Cooperative Fish and Wildlife Research Units Program: South Carolina
Education, Research and Technical Assistance for Managing Our Natural Resources


Gremer, J. R., S. Kimball, K. R. Keck, T. E. Huxman, A. L. Angert, D. L. Venable. 2013. Water-use efficiency and relative growth rate mediate competitive interactions in Sonoran Desert winter annual plants. American Journal of Botany. 100:2009-20015.

Abstract

• Premise of the study: A functional approach to investigating competitive interactions can provide a mechanistic understanding of processes driving population dynamics, community assembly, and the maintenance of biodiversity. In Sonoran Desert annual plants, a trade-off between relative growth rate (RGR) and water-use efficiency (WUE) contributes to species differences in population dynamics that promote long-term coexistence. Traits underlying this trade-off explain variation in demographic responses to precipitation as well as life history and phenological patterns. Here, we ask how these traits mediate competitive interactions. • Methods: We conducted competition trials for three species occupying different positions along the RGR–WUE trade-off axis and compared the effects of competition at high and low soil moisture. We compared competitive effect (ability to suppress neighbors) and competitive response (ability to withstand competition from neighbors) among species. • Key results: The RGR–WUE trade-off predicted shifts in competitive responses at different soil moistures. The high-RGR species was more resistant to competition in high water conditions, while the opposite was true for the high-WUE species.

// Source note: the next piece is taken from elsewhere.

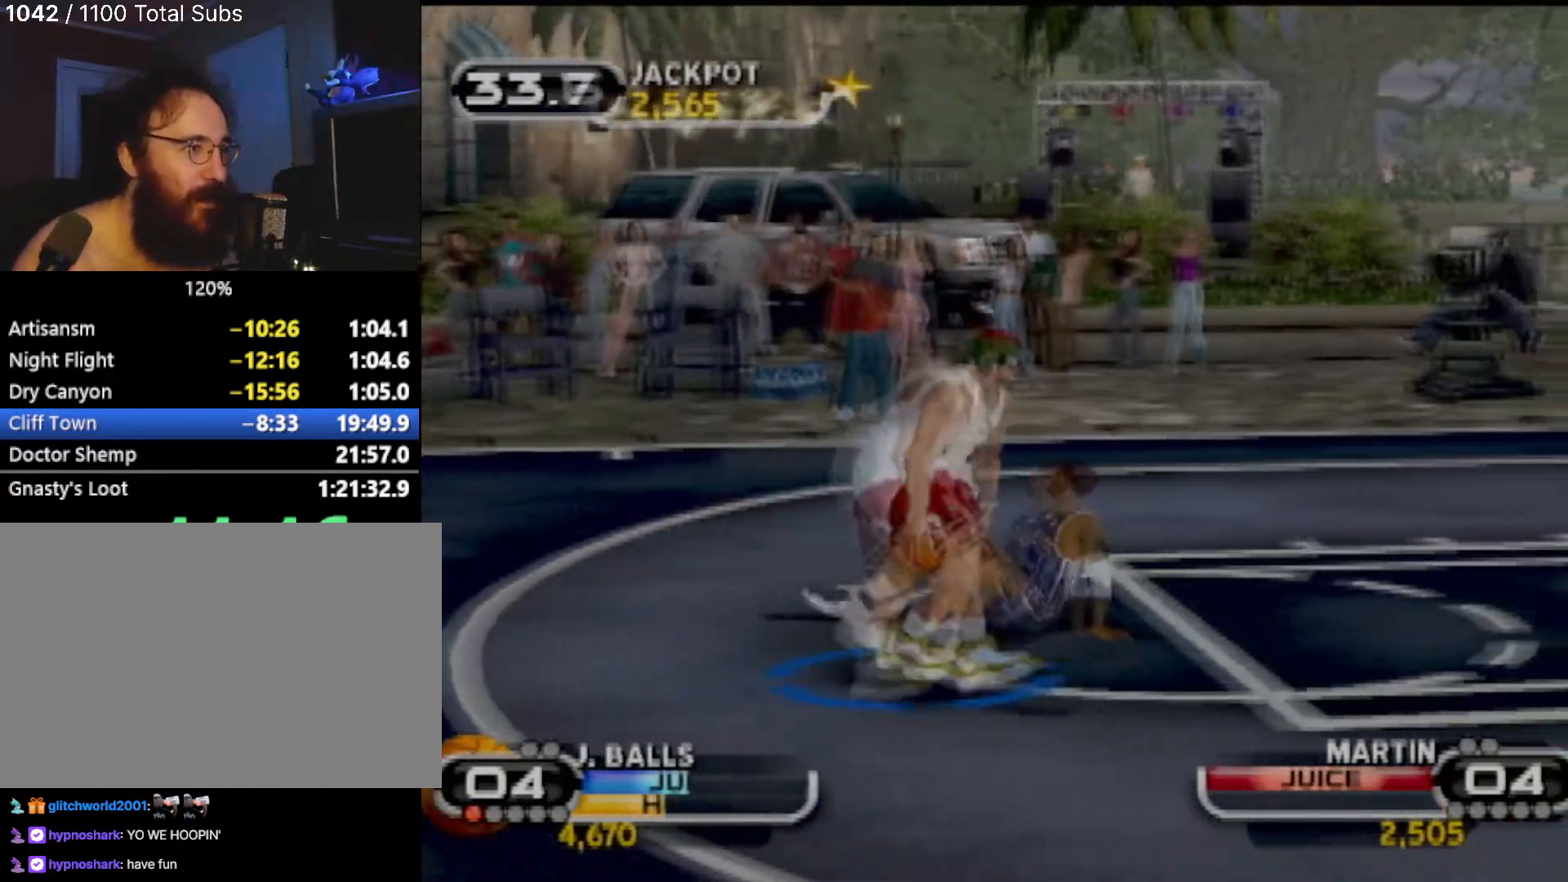
{"buttons": [], "left_stick": "up-right", "events": [[33, "R2", "down"], [100, "R2", "up"], [501, "left_stick", "up-right"]]}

The intermediate RGR species tended to have the strongest impact on all neighbors, so competitive effects did not scale directly with differences in RGR and WUE among competitors. • Conclusions: Our results reveal mechanisms underlying long-term variation in fitness: high-RGR species perform better in years with large, frequent rain events and can better withstand competition under wetter conditions. The opposite is true for high-WUE species. Such resource-dependent responses strongly influence community dynamics and can promote coexistence in variable environments.